Passage provided:

========================================================================

# foam?



## 12lawliet12Snickers, Truffle (Feb 12, 2013)

Tomorrow I'm building my buns a NIC condo, and I was wondering what I could use for flooring. I thought maybe I could use a sheet of foam for the shelves? Like the kind you can pick up at hobby lobby for a dollar, and cover the plywood with it? I'm just concerned about the possibility that it'll get torn up. Fleece here is $10 a yard, so it's a bit too expensive for me to use it for bedding.


----------



## degrassi (Feb 12, 2013)

I went to XScargo(not sure if its in the US but check out any liquidation store) and picked up a foam utility mat 4x8' for 20$ and I cut it to fit my NIC cage. I had previously tried the puzzle foam mats but my bun chewed the edges where they met. The foam mat I bought has worked great, no chewing as there is no edges. 

Any foam exercise mats or yoga mats also work. Or my bunny's second level of his NIC condo is covered in cheap indoor/outdoor door mats 12-14$ for a 4x5'.


----------



## 12lawliet12Snickers, Truffle (Feb 12, 2013)

http://shop.hobbylobby.com/products/12-x-18-black-foam-sheet-5mm-330415/ so something like this should work?


----------



## Moochyesh (Feb 12, 2013)

I went to big lots, They have big bath rugs for 2 dollars so I use those to cover my buns cage..


----------



## whitelop (Feb 12, 2013)

I agree with getting bath mats too. I would be worried that my bun would dig at the foam, chew it and wind up eating it. You would have to be 100% sure that you're buns won't chew or dig them.

========================================================================

[Collection entries]
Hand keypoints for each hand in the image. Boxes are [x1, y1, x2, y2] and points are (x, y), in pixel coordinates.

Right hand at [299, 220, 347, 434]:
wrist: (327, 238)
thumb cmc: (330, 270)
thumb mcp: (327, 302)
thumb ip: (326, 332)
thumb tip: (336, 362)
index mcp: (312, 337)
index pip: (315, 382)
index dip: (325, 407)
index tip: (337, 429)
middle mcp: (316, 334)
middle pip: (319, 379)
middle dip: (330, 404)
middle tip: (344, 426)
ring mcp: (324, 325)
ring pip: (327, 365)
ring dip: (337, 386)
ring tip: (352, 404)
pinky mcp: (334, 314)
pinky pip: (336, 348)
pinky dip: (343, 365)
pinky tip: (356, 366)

========================================================================

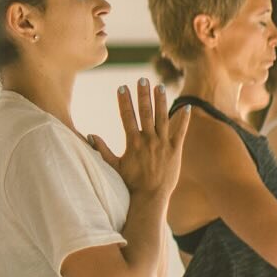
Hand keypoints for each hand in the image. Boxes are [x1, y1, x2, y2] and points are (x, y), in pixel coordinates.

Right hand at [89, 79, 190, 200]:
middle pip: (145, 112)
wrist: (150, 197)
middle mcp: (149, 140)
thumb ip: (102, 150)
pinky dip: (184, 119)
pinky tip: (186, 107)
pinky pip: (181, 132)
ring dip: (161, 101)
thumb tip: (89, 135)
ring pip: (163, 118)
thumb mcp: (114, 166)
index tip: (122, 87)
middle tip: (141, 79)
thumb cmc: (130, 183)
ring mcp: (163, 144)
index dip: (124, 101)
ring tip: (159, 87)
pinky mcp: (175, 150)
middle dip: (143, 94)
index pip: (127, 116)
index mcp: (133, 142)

========================================================================

Tasks for this exercise:
1. How much did the 4x8' foam utility mat cost, according to the rabbit cage flooring thread?
2. Go on with the rabbit cage flooring thread from where it stops.

Answer set:
1. $20.

2.
----------



## LakeCondo (Feb 12, 2013)

I guess it depends on the mat, but it shouldn't have loops in the fabric that the rabbit;s nails can get caught in & should be low nap so it's less likely to be chewed.


----------



## Troller (Feb 12, 2013)

For my first bun I got a rubber horse stall mat. Heavy as hell but comfortable, fairly easy to clean and durable. For my second I did get puzzle mats, since I plan on her enclosure being temporary but I do worry about her chewing it, or Conan chewing it, but so far so good they pay it little mind. I've only cleaned it a bit but the puzzle mats seem ok for that, not as good as the rubber mat but not too bad.


----------



## 12lawliet12Snickers, Truffle (Feb 12, 2013)

I decided to just use thick boards. I couldn't find NIC cubes anywhere in town so I just bought an xpen. It's blue, which surprised me cause I've only ever seen grey or black ones.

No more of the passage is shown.